I chuckle quietly, nudging her arm.

"I'll be giving out some mentos and bottles of coke to each pair, for now, please stay seated until I've handed them out."

There were a few minutes of silence as Mrs Sullivan begins to hand out the supplies we needed for the lesson.

"Why are you so fucking calm about this Miller." Autumn turns her body fully to face me.

"It's just a science experiment, it's not like she's making us have sex in front of the class," I retort unbothered.

"You're fucking disgusting."

Mrs Sullivan walks over to our table and places a bottle of coke, a pack of mentos and an empty tub in front of us, before giving us a smile and walking away.

Mentos and Coke experiment?

Does she think we're in kindergarten?

"Before you get onto doing the experiments, I'll be explaining what we're going to be doing." Mrs Sullivan is back at the front of the classroom.

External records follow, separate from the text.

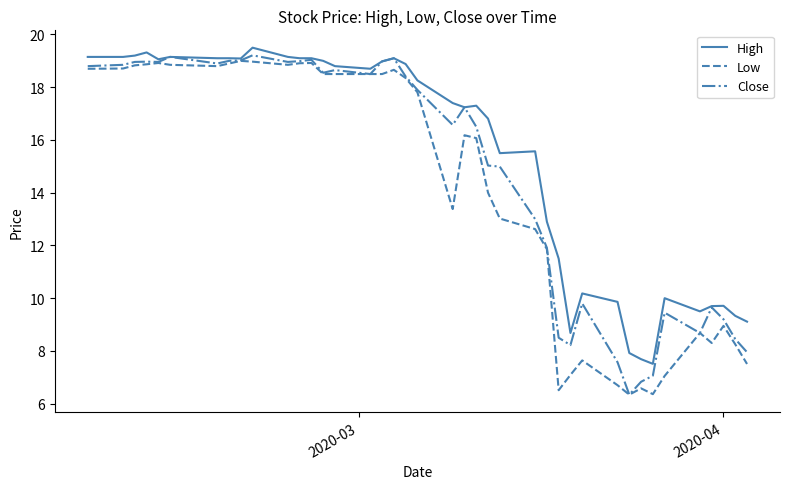

What is the highest value of the Low series?

19.0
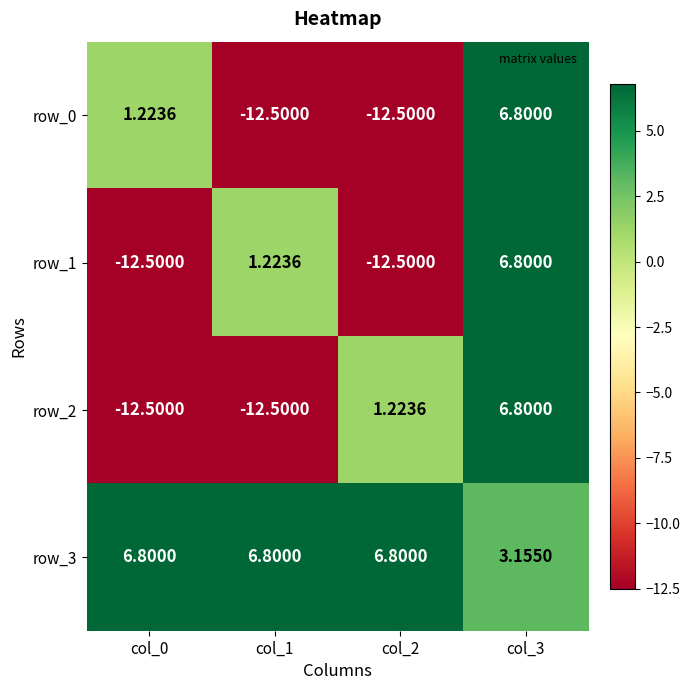

What is the highest value of the row_1 series?

6.8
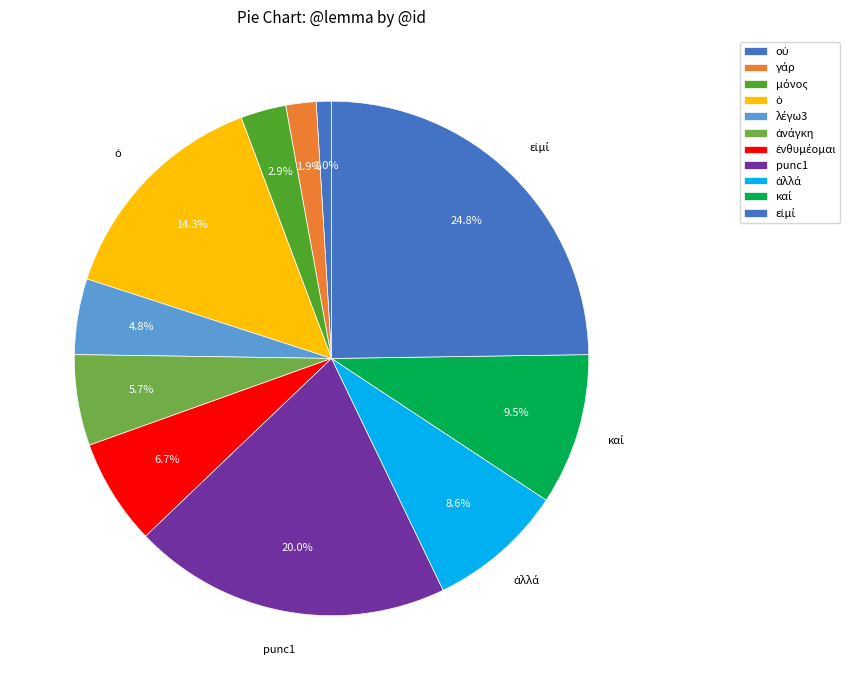

Count the number of slices in the pie.

11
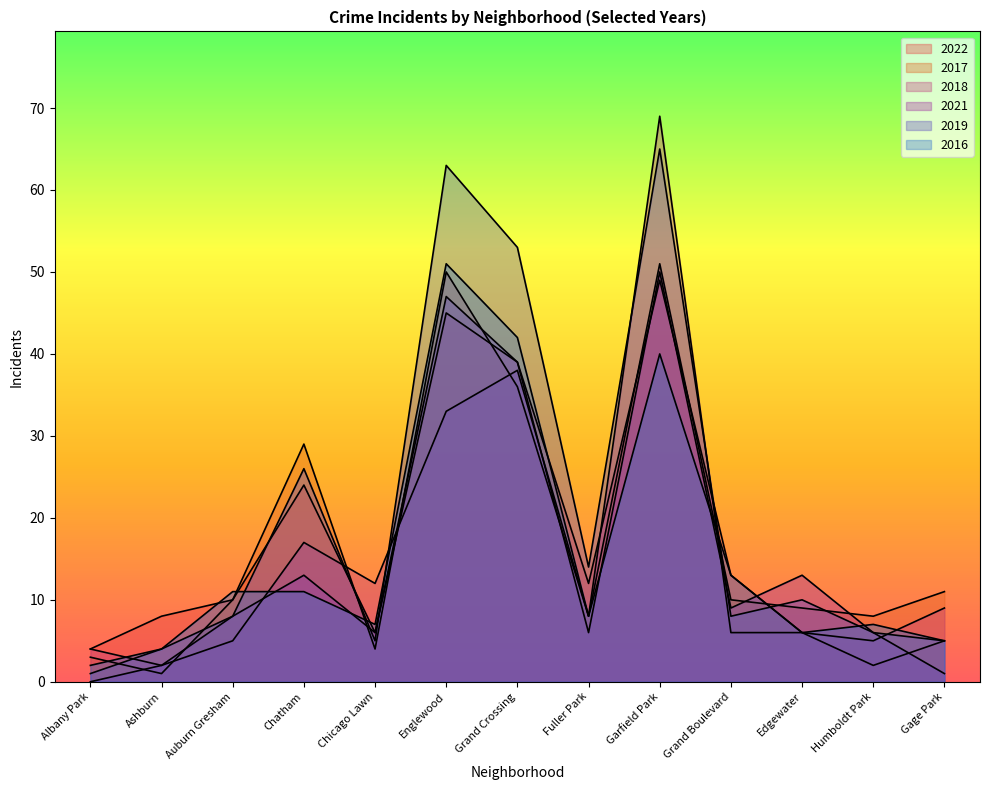

Between Auburn Gresham and Fuller Park, which series saw the biggest shift?

2019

"We're going to be dropping the mentos into the bottle of coke."

No shit.

"As it sinks in the bottle, it causes the production of more and more carbon dioxide bubbles. The rising bubbles react with carbon dioxide that is still dissolved in the soda to cause more carbon dioxide to be freed and create even more bubbles, resulting in the eruption."

Can someone please tell me why the hell us 12th graders are doing a coke and mentos experiment in chemistry?

This is fucking stupid.

"You're going to be using the empty tub provided to do the experiment so the coke doesn't go everywhere and stain anything." Mrs Sullivan adds, pointing at the tubs in front of us.